The benchmark Platts 62% index averaged $110 per dry metric ton CFR, so that's the price delivered in northern China for the year, and that was a decline of around 20% from the previous financial year. While importantly for us, the 65% Fe index price, and that is the price at which the Koolan high-grade fines contracts are pegged, averaged $124 per dry metric ton CFR for the year. The 65% Fe index average premium above the 62% index remained reasonably steady at about 7% per contained metal unit, and this is a premium that is captured under our high-grade sales agreements and is important for us.
Despite the lower market prices, Mount Gibson's average realized price increased almost 30% to $103 per dry metric ton FOB, so that's the price out of Koolan Island, compared with the prior year. That was reflective of the fact that a significantly increased volume of high-grade 65% Fe fines accounted for all of our sales in this last financial year. We also enjoyed another boost from the weaker Australian dollar, which averaged just over $0.67 for the year, compared with $0.72 in the prior year.

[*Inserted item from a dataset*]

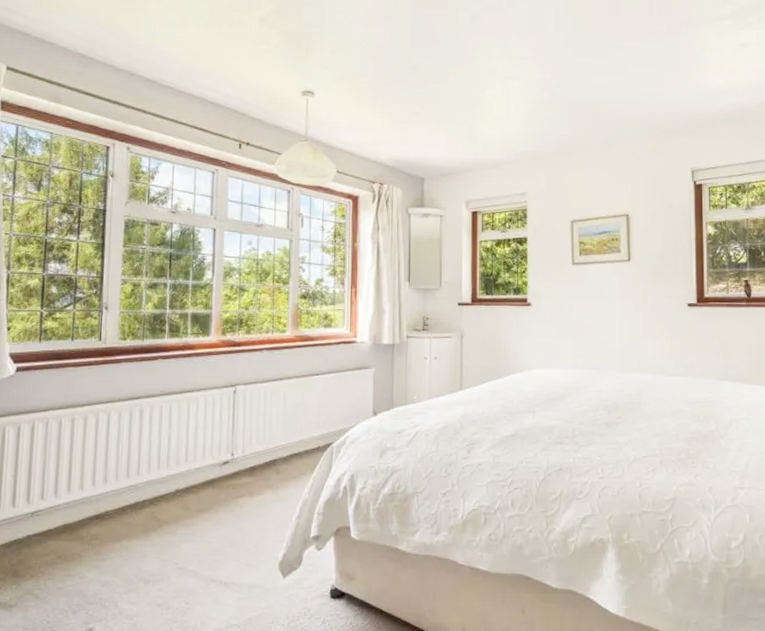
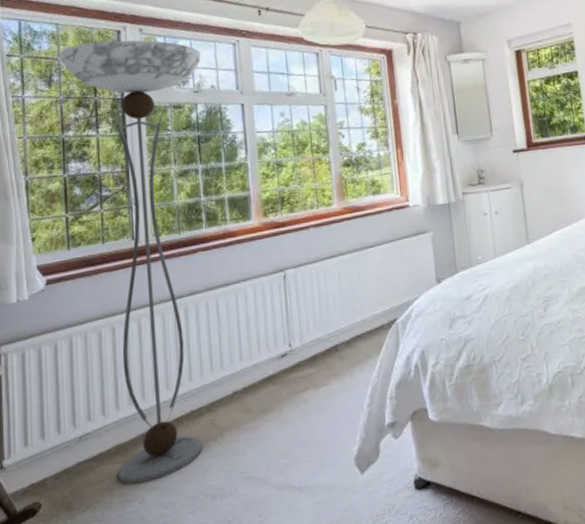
floor lamp: none [51,154,181,561] -> present [60,40,202,484]

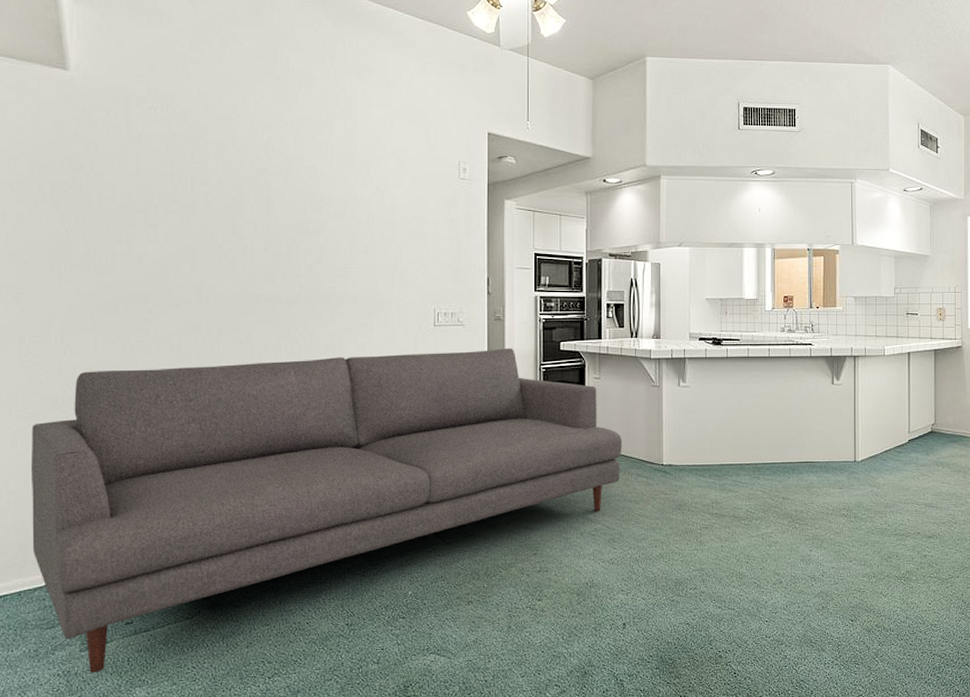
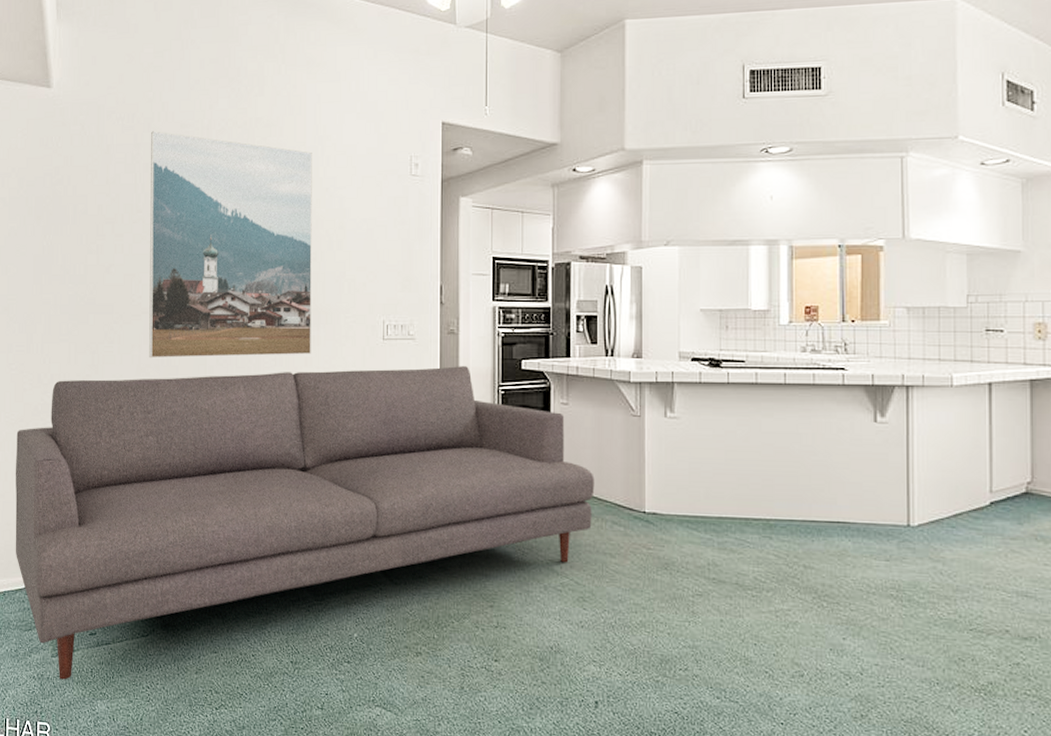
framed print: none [189,122,364,347] -> present [149,131,312,359]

We continue to see good demand from our customers for the high-grade and low-impurity iron ore products from Koolan Island, and we're anticipating a strong year ahead.
In relation to production and cost guidance for this 2023-2024 financial year, we're targeting high-grade iron ore sales from Koolan Island of between 3.8 million and 4.2 million wet metric tons at an average unit cash cost of AUD 65-70 per ton FOB sold, and that's before royalties. In relation to dividends, you will have seen in the earnings announcement that a final dividend has not been declared for the 2023 financial year, given the continuing focus on increasing shipments and profitability from Koolan Island. However, the board has clearly stated its intention to resume paying dividends going forward and will review dividend capacity, including the expected generation of franking credits at future interim and full year periods.
Just remind people that Mount Gibson has historically, over the last 11 or 12 years, paid about AUD 330 million fully franked dividends. Before I wrap up, one final matter, I just want to express my thanks to Russell Barwick for his valued input and contribution to the company as a non-executive director over the last almost 12 years. He has stepped off the board today due to his increased personal business commitments. In addition, I welcome Ms. Evian Delfabbro to the company when she takes up the role of independent non-executive director next week. Evian brings key business, commercial, and legal experience with her, including in mining construction, and we look forward to working with her going forward. With that, I'll finish up and hand back to you, Lisa, for any questions you may have.
Thank you, Peter. If anybody would like to ask a question, please press star one on your phone now. It's just star one on your phone if you have a question. Thanks, Peter. We don't have any questions.
Okay. Thanks, Lisa. Thank you all for listening. If you do have questions or you want to ask us something offline, then please feel free to phone either John Phaceas or myself on the numbers listed. Please have a good day. Thank you.
Thank you, Peter. The conference is now in moderator only mode.